To Brooks' credit, though, he was either first or second in many of the Saints' major passing categories when he left the team following the 2005 season.
"Hollywood" will be remembered mostly for his cell phone celebration after catching his second of four touchdowns against the Giants on Sunday Night Football in 2003.
What he should be remembered for is his breakout 2000 season alongside another unknown: Aaron Brooks.
In his seven years as a Saint, Horn had 523 receptions for 7,622 yards.
He also went to four Pro Bowls in his first five seasons with the Saints and had four seasons of more than 1,250 yards receiving.
Horn remains the best receiver in Saints history.
Way before my time, I like to think of Archie as the "First Saint."

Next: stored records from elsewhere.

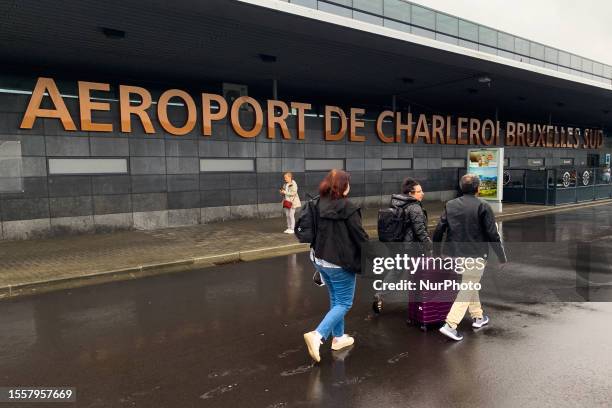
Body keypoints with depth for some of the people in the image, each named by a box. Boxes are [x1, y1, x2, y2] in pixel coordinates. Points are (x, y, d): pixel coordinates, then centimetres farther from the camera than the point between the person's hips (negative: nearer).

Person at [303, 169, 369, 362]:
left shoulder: (319, 205, 2)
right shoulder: (348, 208, -18)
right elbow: (361, 237, -14)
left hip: (321, 260, 7)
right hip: (341, 263, -7)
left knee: (335, 299, 22)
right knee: (344, 303, 5)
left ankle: (338, 337, 31)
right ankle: (317, 335, -11)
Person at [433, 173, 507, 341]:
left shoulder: (450, 205, 3)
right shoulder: (482, 207, -10)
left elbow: (439, 230, 4)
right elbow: (493, 234, -10)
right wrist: (502, 256, 0)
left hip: (455, 254, 5)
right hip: (475, 255, -5)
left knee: (469, 284, 24)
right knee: (468, 290, 0)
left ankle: (478, 317, 37)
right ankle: (450, 325, -8)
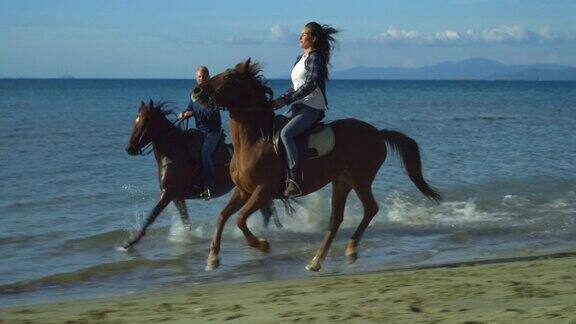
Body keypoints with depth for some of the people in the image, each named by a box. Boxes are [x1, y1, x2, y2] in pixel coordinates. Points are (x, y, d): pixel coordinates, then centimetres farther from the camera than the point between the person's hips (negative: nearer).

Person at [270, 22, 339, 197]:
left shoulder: (315, 58, -8)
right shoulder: (300, 58, 20)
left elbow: (310, 85, -19)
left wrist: (286, 100, -22)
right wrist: (279, 100, 6)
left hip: (312, 108, -10)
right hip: (299, 107, 10)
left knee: (285, 133, -31)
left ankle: (295, 179, -35)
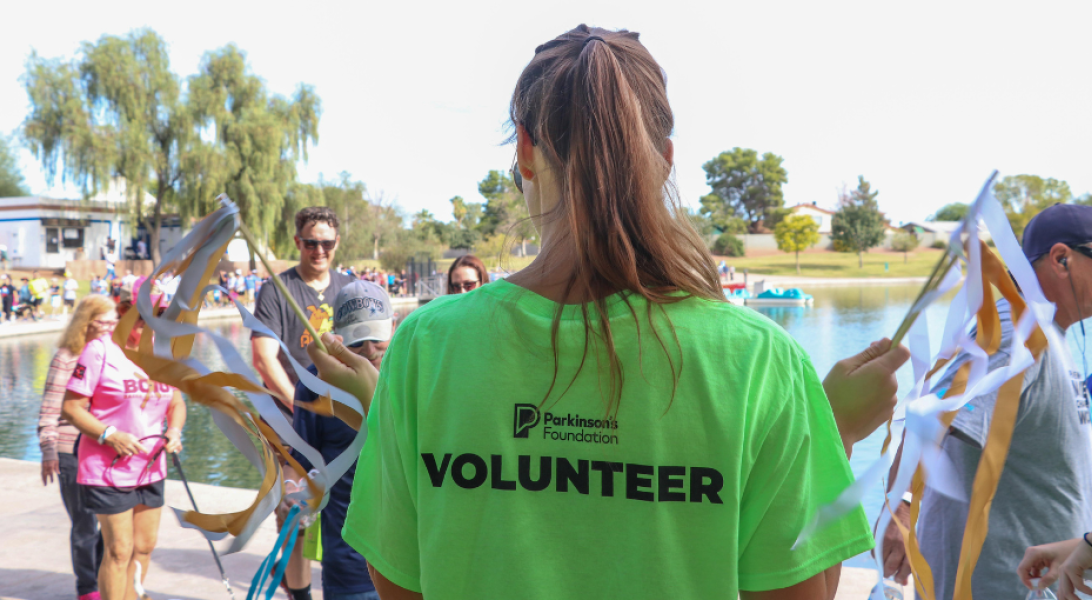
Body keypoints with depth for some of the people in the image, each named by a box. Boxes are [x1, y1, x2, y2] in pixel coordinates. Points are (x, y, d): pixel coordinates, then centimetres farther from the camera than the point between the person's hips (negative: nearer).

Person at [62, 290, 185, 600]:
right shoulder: (100, 350, -12)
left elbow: (176, 403, 15)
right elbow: (71, 407, -12)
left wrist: (174, 430, -5)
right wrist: (110, 435, -23)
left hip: (151, 467, 6)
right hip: (109, 468, -6)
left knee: (144, 546, 14)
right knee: (119, 550, -4)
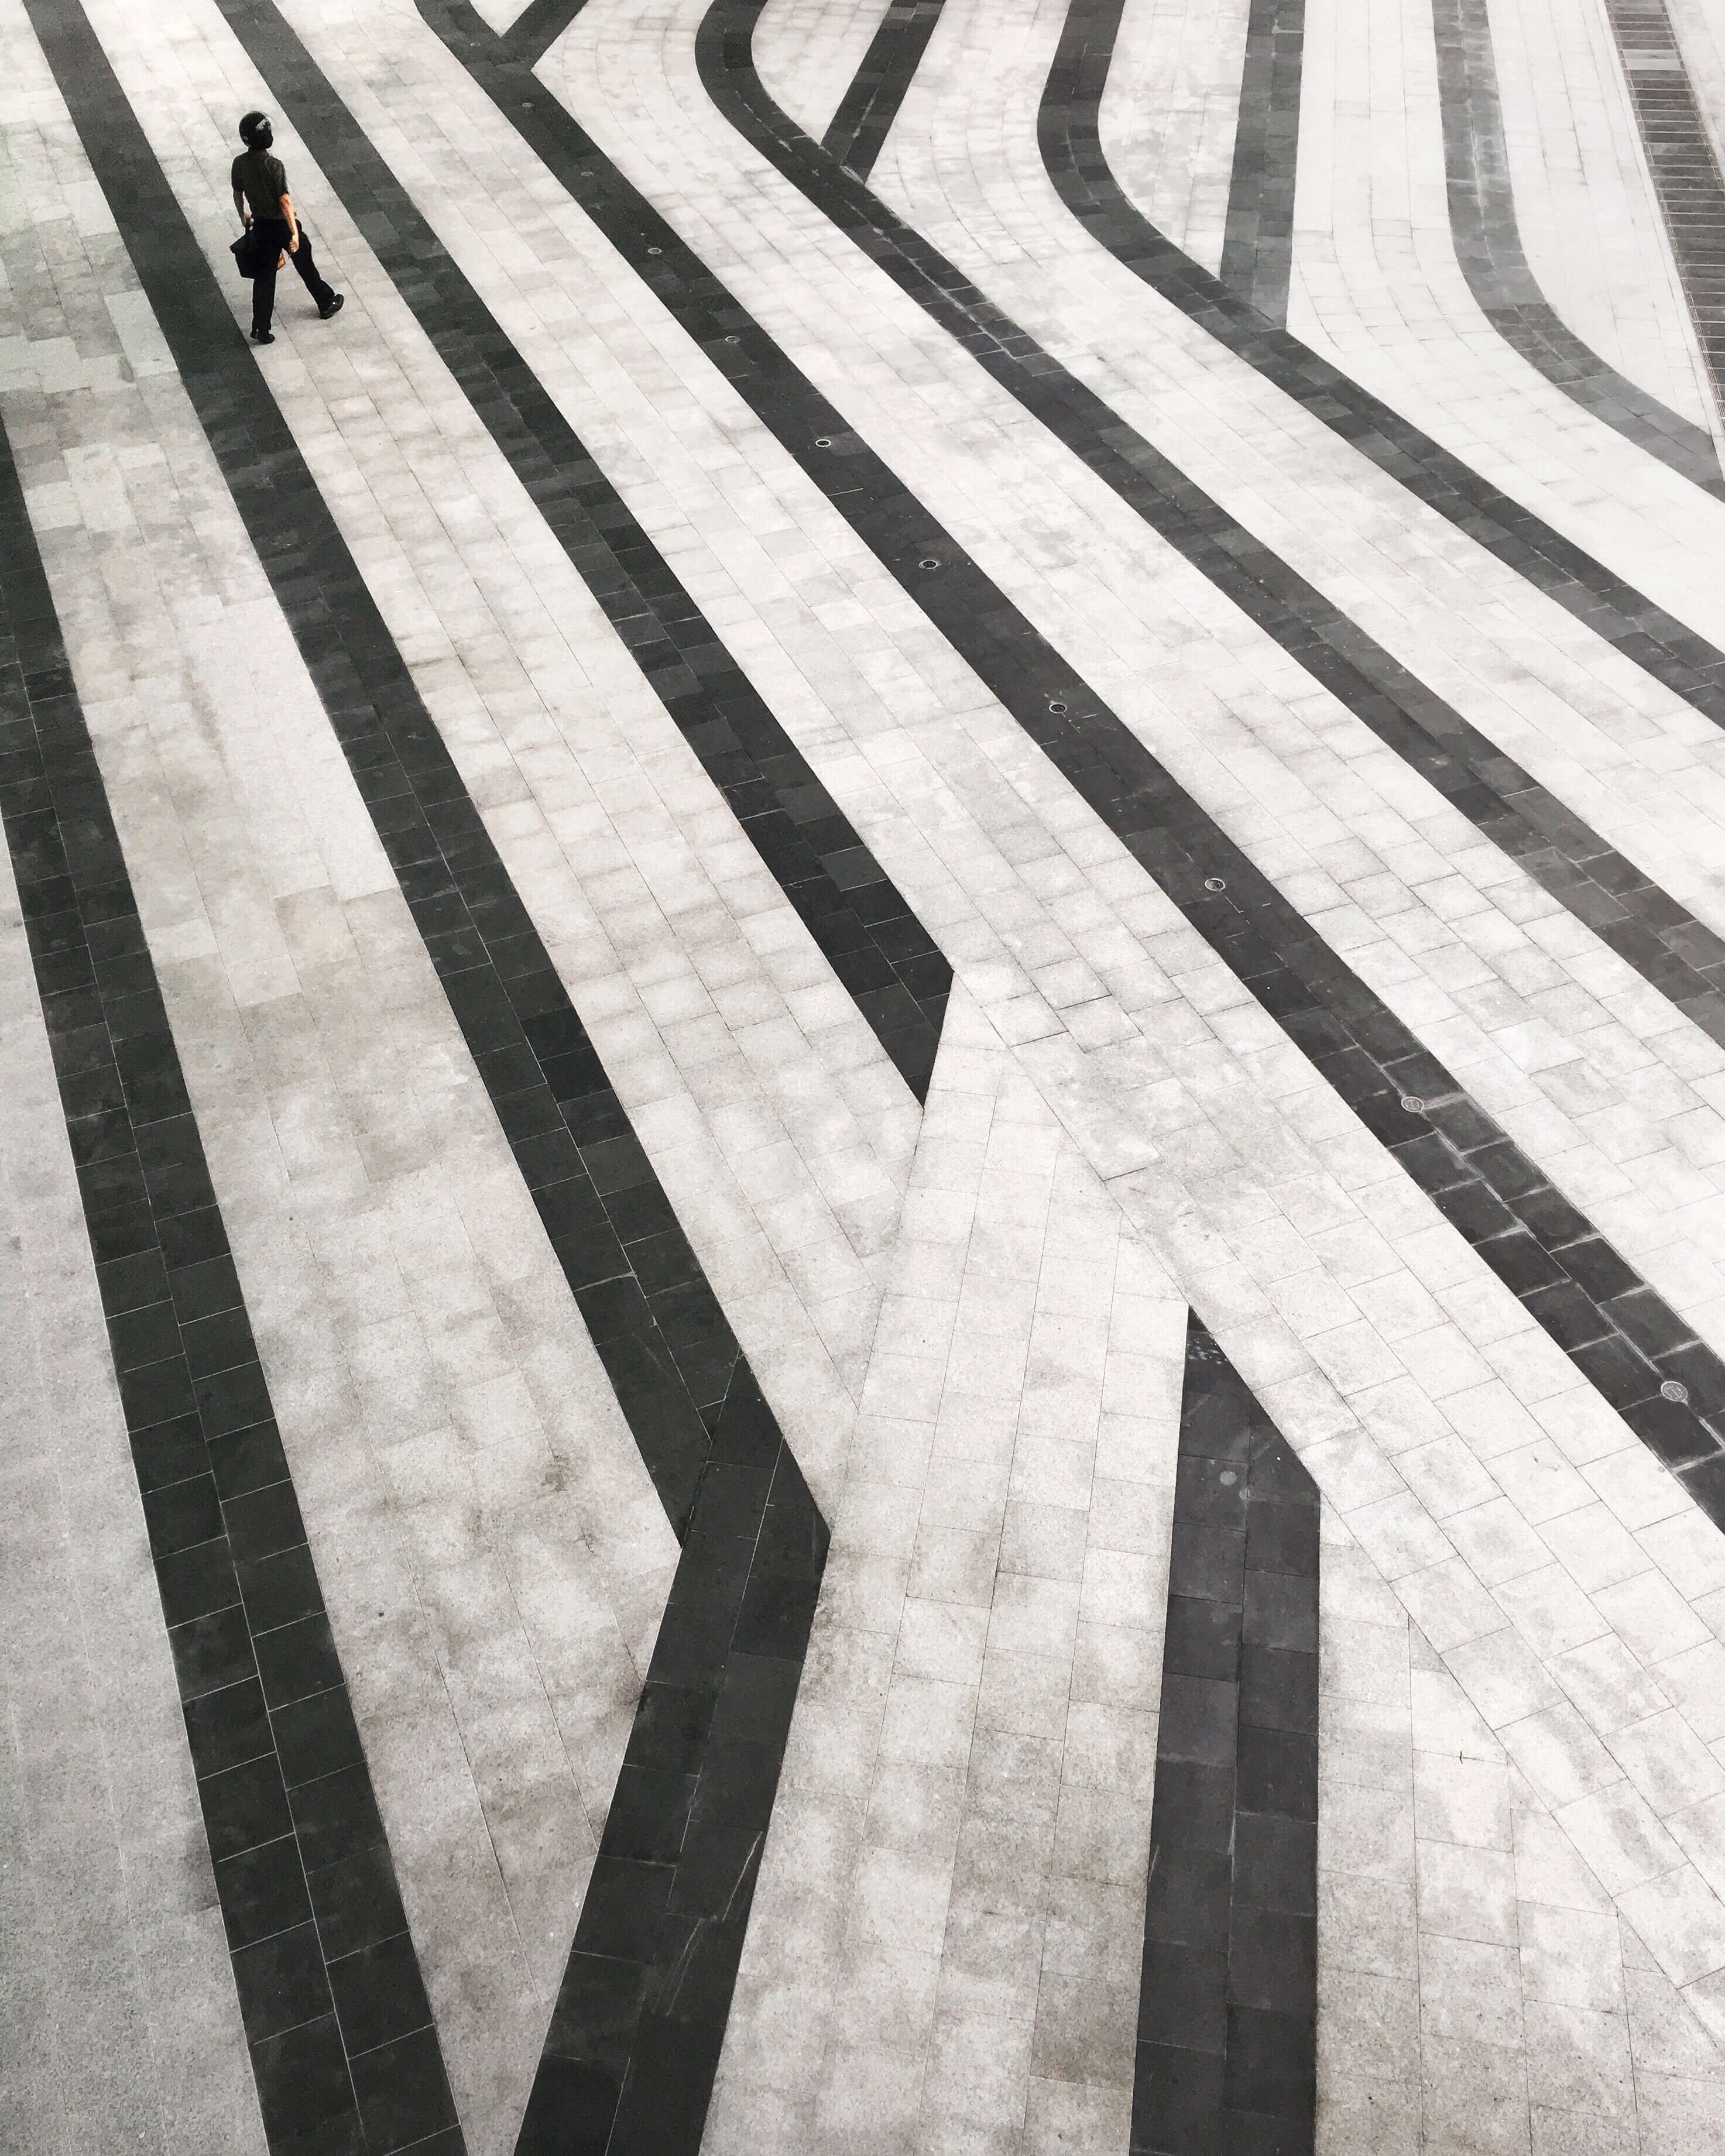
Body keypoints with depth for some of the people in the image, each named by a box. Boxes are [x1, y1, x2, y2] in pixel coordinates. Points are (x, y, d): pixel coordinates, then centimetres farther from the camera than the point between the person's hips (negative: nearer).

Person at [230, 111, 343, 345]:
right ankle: (327, 304, 39)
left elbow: (238, 194, 9)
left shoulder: (240, 164, -6)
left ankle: (260, 327, 6)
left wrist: (243, 217, 27)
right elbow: (285, 201, -24)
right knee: (305, 266, 18)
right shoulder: (274, 166, -24)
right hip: (283, 224, -5)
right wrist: (294, 233, -21)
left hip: (261, 226, 5)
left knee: (264, 275, 10)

He was the first one that really mattered to me, anyway.
As good a quarterback as Manning was, he was never surrounded with any kind of talent.
The result for him was no playoff appearances and no winning records in his 12 years with the Saints.
It's a shame because that's what has singlehandedly kept Manning out of the record books and out of Canton.
Though he never went to the playoffs, he did have two consecutive Pro Bowl appearances in 1978 and 1979.
The Saints have been looking for a defensive playmaker ever since Knight was let go after the 2002 season.
Knight signed with the Saints as an undrafted free agent in 1997, proving his worth by intercepting five passes in his rookie year.
I remember Knight constantly being around the ball. If he wasn't making interceptions, he was delivering the huge blow or recovering fumbles.
At the time of his release, Knight led all active players at his position in interceptions, forced fumbles, fumble recoveries, and tackles, among other categories.
Knight was another victim in a long line of players the Saints should have never let go.
His lone Pro Bowl was in 2001.
The No. 2 spot goes to three players: Sam Mills, Pat Swilling, and Vaughn Johnson.
Rickey Jackson can't be included since there's still a chance he could be in the Hall of Fame.
But when you mention one member of the Dome Patrol, you have to mention them all.
Voted the best linebacking corps of all time by NFL Network, the Dome Patrol was the only reason the Saints found any success during the Jim Mora era.
The four linebackers combined for 18 Pro Bowl appearances and made NFL history by collectively being named to the Pro Bowl in 1992.
In the time that the Dome Patrol was together, the Saints never had a losing season.
There may have never been a better human being to put on the black and gold than Dulymus Jenod McAllister.
That's not even considering what he did ON the field.
Though no longer a Saint, Deuce leaves the organization as the best RB in the team's history, as well as its most beloved player.
Drafted by the Saints 23rd overall in the 2001 draft, Deuce holds every major rushing record for the Saints, including yards and rushing touchdowns.
From 2002-04 he dominated with a strange combination of power, speed, and a slightly upright running style like no Saints running back ever has.
During that three-year period he accumulated 22 100-yard rushing games, including nine straight in 2003.
He also earned consecutive trips to the Pro Bowl in 2002-03.
Sadly, two knee injuries separated him from a career that would have him on the top tier of NFL backs in the '00 decade.